Matanya biru. Makhluk mungil nan indah itu bermata biru ketika ia kulahirkan di sudut kamar mandi yang baunya lebih busuk dari kandang babi. Tapi aku bahkan tak peduli. Yang pertama kulihat adalah matanya yang berwarna sebiru senja.

Nilima. Kuputuskan menamaimu Nilima.

Sebuah keputusan yang bodoh. Memberimu nama adalah kesalahanku yang pertama.

Kau tidak menangis, Nilima. Kau hanya mengeluarkan bunyi berdeguk pelan. Kau tetap diam ketika kugigit putus tali ari-arimu. Sambil berharap ikatan batin kita ikut terputus bersamanya.

Tapi kemudian waktu aku mulai pening dan mual karena berkubang dalam genangan darahku sendiri, kau mulai bersuara. Kau merengek pelan. Aku panik! Buru-buru kau kugendong dan kujelali puting agar urung menjerit.

Kau kususui, Nilima. Dan itu adalah kesalahanku yang kedua.

Pikirku sederhana. Kuanggap air susu itu adalah hadiah kelahiranmu sekaligus ucapan perpisahanku. Kubiarkan kau menikmati perjamuan terakhirmu.

Oh, sayang. Mestinya aku tak memberimu setetes pun harapan. Mestinya aku tak menggendongmu sehingga kau mengecap kehangatan tubuhku. Mestinya aku sama sekali tak meninggalkan jejak dengan menyentuh tubuh mungilmu yang masih berlumur darah.

Ah, semua yang mestinya-mestinya tadi membuatku kembali dihujam pilu.

Tapi Nilima, biarlah aku disiksa kenangan dan terbunuh dalam rasa penyesalan, asalkan kau hidup dengan baik. Ingat, Nak. Jangan maafkan aku. Hidup sajalah, tapi jangan maafkan aku.




***




Tuhan...

Ketika Engkau membangunkan aku yang tengah terlelap di surga-Mu dan memberitahu bahwa Kau akan meniupkan rohku kedalam pelukan seorang malaikat, aku merasakan bahagia yang tak terperi.

Tuhan, aku ingat Engkau pernah menenangkanku waktu aku takut tak dapat lagi merasakan hangatnya dekapan-Mu. Engkau berkata aku akan mendapatkan gantinya nanti ketika aku berada dalam sesuatu yang Kau sebut rahim. Meskipun tadinya aku tak tahu seperti apa wujudnya, tapi aku mendapati disana benar hangat!

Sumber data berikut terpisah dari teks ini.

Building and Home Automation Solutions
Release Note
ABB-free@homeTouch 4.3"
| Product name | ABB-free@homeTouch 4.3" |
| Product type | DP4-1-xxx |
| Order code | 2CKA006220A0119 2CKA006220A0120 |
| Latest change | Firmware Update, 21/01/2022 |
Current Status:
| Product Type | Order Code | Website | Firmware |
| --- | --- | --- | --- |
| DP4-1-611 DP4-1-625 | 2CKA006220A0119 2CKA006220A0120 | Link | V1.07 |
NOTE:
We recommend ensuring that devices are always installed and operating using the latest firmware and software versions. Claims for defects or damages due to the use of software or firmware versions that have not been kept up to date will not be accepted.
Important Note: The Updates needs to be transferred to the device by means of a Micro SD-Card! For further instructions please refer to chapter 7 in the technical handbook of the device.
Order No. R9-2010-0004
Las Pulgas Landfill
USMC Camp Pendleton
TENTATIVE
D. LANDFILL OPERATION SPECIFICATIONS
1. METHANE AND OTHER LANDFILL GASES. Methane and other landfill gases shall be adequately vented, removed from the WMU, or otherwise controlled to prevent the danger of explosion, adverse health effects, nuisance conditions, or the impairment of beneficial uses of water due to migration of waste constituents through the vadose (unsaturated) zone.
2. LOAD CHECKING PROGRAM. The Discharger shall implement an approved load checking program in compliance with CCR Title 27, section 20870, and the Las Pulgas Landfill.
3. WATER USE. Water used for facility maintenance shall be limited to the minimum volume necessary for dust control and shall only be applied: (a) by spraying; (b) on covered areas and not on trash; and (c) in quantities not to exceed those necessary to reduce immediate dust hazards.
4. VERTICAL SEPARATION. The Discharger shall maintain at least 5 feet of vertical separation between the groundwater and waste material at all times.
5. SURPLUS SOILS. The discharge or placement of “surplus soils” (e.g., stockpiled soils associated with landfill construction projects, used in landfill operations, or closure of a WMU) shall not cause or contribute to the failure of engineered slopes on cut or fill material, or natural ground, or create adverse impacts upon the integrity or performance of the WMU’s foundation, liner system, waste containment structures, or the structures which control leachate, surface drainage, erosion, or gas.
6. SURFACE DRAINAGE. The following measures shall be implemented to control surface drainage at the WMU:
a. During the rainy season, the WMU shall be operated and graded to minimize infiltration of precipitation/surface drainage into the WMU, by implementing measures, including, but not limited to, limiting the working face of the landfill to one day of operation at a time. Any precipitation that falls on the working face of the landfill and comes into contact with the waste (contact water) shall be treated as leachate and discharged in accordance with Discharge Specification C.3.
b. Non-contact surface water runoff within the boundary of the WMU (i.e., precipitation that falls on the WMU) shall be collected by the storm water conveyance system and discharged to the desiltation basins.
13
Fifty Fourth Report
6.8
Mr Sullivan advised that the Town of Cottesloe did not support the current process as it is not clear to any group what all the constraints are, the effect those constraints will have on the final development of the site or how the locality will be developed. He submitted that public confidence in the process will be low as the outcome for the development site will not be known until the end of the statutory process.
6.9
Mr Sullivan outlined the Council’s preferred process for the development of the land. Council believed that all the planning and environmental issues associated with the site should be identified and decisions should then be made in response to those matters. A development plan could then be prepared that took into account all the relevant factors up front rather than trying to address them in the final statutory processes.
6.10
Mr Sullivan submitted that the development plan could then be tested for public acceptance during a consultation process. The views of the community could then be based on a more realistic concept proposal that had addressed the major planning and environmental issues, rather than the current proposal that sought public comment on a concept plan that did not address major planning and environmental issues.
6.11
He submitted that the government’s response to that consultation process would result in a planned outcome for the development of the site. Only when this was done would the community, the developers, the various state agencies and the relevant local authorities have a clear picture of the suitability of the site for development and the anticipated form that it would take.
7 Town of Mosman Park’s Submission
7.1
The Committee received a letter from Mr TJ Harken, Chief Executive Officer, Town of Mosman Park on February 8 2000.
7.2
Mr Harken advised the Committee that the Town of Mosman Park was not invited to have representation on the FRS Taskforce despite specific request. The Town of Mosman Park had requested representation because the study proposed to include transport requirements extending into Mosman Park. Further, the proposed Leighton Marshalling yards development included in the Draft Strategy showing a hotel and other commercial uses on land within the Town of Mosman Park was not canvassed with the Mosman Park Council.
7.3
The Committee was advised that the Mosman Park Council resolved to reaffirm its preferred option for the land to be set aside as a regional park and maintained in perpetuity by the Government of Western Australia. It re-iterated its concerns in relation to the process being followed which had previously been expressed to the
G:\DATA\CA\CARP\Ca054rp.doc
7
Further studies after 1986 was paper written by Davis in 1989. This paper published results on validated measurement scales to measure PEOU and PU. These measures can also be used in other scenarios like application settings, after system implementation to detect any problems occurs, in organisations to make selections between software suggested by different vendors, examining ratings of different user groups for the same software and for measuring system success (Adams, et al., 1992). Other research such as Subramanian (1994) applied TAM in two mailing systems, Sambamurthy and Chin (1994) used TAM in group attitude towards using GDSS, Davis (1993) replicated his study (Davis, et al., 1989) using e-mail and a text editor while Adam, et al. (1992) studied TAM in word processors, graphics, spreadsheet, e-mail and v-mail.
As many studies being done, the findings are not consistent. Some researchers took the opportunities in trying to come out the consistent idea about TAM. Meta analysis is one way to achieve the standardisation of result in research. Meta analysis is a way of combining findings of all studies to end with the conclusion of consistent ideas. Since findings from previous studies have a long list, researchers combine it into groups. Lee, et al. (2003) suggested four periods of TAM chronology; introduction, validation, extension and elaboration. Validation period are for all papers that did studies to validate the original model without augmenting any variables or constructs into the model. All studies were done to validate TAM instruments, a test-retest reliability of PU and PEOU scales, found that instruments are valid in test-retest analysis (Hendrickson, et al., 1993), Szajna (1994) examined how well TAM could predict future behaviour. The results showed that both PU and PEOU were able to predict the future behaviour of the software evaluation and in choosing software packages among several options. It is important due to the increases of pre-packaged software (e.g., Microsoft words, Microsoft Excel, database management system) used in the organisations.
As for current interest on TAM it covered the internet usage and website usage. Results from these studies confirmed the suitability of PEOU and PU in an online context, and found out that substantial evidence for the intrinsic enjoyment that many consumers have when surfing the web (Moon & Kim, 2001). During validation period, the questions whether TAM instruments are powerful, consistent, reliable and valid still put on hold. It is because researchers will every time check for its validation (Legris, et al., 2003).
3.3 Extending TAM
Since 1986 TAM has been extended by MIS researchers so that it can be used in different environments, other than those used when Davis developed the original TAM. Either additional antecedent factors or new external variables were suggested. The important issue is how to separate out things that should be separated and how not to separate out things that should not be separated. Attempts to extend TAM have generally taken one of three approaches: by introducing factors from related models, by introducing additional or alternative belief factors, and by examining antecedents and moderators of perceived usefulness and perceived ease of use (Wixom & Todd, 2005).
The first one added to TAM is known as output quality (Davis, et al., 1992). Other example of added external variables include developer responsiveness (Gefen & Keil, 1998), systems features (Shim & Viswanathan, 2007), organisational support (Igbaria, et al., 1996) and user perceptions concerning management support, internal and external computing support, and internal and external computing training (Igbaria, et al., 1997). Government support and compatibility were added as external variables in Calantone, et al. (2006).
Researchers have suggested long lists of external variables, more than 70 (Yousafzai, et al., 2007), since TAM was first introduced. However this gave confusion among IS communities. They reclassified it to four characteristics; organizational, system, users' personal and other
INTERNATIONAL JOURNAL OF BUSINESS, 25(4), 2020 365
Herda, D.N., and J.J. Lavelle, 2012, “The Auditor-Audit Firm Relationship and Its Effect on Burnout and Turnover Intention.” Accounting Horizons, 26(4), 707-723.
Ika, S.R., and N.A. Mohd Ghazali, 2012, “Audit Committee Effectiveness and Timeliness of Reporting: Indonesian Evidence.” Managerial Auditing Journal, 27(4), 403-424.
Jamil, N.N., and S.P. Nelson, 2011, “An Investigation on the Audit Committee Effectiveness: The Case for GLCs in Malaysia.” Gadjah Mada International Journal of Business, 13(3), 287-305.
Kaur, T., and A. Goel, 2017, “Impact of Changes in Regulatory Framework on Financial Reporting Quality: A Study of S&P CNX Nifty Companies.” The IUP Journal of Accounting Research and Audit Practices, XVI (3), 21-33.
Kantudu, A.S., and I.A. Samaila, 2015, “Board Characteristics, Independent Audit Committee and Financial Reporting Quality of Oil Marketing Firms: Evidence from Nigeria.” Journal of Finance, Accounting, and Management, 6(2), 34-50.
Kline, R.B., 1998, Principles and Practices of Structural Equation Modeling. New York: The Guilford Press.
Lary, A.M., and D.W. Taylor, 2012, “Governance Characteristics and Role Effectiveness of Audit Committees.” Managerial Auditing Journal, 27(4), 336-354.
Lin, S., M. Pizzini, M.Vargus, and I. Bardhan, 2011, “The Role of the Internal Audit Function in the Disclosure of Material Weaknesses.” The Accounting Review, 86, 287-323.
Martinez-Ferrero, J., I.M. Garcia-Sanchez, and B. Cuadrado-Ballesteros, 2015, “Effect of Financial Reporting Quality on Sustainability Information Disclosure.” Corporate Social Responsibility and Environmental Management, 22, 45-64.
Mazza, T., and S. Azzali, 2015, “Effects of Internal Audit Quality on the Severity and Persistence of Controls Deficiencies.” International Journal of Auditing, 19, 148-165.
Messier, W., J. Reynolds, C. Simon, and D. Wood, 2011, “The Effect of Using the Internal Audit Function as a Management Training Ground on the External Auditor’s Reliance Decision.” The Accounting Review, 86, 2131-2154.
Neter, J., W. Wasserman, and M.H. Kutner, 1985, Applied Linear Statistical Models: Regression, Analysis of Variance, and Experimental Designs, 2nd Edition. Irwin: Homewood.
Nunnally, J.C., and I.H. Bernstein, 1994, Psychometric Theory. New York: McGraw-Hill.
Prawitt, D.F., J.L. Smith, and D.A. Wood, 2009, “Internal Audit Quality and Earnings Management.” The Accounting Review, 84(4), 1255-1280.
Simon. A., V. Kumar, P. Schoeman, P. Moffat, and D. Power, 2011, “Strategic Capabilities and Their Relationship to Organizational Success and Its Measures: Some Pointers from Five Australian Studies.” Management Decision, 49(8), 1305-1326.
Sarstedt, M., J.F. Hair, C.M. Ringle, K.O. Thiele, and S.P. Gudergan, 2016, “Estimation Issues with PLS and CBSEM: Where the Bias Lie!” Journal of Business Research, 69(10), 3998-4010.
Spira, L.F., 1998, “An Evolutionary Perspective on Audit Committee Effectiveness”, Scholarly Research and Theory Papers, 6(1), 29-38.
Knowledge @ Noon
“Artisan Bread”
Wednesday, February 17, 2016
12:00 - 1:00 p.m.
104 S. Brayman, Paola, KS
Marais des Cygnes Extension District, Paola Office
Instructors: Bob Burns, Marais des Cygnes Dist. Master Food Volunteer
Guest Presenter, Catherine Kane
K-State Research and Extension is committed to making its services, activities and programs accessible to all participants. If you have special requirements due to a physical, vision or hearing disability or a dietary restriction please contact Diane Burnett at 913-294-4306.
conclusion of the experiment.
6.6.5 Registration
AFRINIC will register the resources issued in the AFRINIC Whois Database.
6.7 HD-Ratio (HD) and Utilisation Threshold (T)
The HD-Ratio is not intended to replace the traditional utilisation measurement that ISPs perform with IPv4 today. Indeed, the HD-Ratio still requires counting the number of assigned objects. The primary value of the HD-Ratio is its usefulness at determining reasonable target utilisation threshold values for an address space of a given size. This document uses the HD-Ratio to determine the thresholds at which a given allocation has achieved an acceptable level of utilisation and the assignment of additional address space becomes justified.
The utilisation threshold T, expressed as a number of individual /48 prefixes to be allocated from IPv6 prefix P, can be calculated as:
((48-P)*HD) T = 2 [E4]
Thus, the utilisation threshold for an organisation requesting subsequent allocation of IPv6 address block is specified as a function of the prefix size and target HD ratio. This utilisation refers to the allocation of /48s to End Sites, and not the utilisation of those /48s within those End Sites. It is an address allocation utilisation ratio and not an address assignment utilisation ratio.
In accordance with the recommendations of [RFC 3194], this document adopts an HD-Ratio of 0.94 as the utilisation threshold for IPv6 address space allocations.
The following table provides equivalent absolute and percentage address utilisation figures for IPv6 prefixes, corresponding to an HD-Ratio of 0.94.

Tuhan, Engkau pun pernah berkata bahwa nanti ketika aku membuka mataku disebuah tempat yang Kau namai Bumi, aku akan disambut oleh sesosok malaikat. Katanya nama malaikat itu "Ibu". Ah, kemarin aku sungguh tak sabar ingin segera bertemu dengannya.

Tapi, Tuhan...
Bolehkan aku bertanya lagi?

Apa Engkau yakin telah mengirimku ke tempat yang benar? Aku sudah membuka mataku, tapi malaikat itu pergi. Aku takut, Tuhan. Mengapa disini dingin? Dan aku masih haus. Sangat haus.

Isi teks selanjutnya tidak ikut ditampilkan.